### WHAT THE TASK ASKS
Pictures are to be left out, and every entry repeated exactly.

Segment Start: DATASET RECORDS

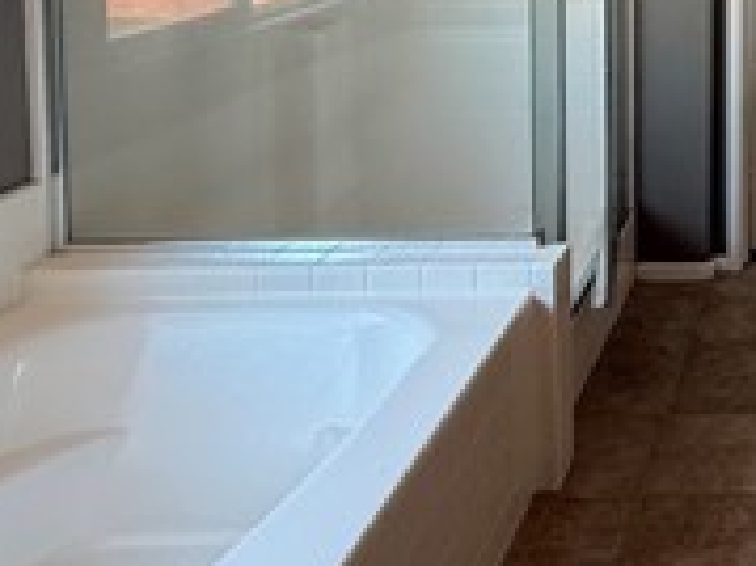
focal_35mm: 50
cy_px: -97
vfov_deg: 26.2
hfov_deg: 31.7
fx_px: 1091
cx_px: 916
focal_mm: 2.22
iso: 160
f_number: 2.2
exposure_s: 1/60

Segment End: DATASET RECORDS

### ANSWER FOR THE TASK
focal_35mm: 50
cy_px: -97
vfov_deg: 26.2
hfov_deg: 31.7
fx_px: 1091
cx_px: 916
focal_mm: 2.22
iso: 160
f_number: 2.2
exposure_s: 1/60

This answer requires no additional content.